> [Passage provided]:
------------------------------------------------

Monday, February 25, 2008
All Together Now
This past weekend, I felt as though my life wasn't my own, which it wasn't. It was my client's, which is as it should be. When one is in the middle of negotiations, in this case the results of a whole house inspection, it behooves all to get things wrapped up as quickly as possible lest some other problem rear it's ugly head. And GET IT IN WRITING. Duh. Duh? You would be amazed at what some brokerages try to do without having it in writing. Now, yes, this is a small town and there is still such thing as a gentleman's agreement. But small town or not, have you ever watched Judge Mathis? The disputes are real, the courtroom is real and it is full of friends suing friends and relatives suing relatives because of a gentlemans's agreement. Ultimately what happens is that when the whole sordid thing is over, there is not a gentleman standing.
So my negotiations this weekend centered around what the buyer(the other guy) and my seller would agree was the responsiblity of the other party. Initially, the buyer's agent said they wanted A and B. My sellers said that they would do A but that their contractor said B was not necessary. Weellll, the buyer's agent hadn't put anything in writing so I did. I typed in what was requested and what my seller's were willing to do. And, lo and behold! The sellers wanted MORE! (Please sir, I'd like some more.) You want more, you want MORE!?

------------------------------------------------

> [Exercise data]:
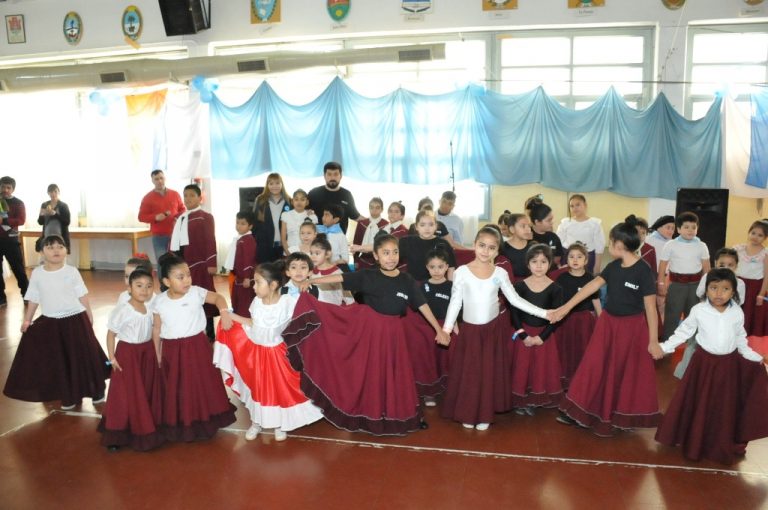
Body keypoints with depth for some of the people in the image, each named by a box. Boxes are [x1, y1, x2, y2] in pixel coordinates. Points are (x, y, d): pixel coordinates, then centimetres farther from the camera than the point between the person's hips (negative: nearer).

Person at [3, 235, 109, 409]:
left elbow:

------------------------------------------------

> [Action item]: From the blog post on negotiating home inspection results, pull out everything from "Monday, February 25, 2008" down to "a gentleman standing." word for word.

> [Solution for this exercise]:
Monday, February 25, 2008
All Together Now
This past weekend, I felt as though my life wasn't my own, which it wasn't. It was my client's, which is as it should be. When one is in the middle of negotiations, in this case the results of a whole house inspection, it behooves all to get things wrapped up as quickly as possible lest some other problem rear it's ugly head. And GET IT IN WRITING. Duh. Duh? You would be amazed at what some brokerages try to do without having it in writing. Now, yes, this is a small town and there is still such thing as a gentleman's agreement. But small town or not, have you ever watched Judge Mathis? The disputes are real, the courtroom is real and it is full of friends suing friends and relatives suing relatives because of a gentlemans's agreement. Ultimately what happens is that when the whole sordid thing is over, there is not a gentleman standing.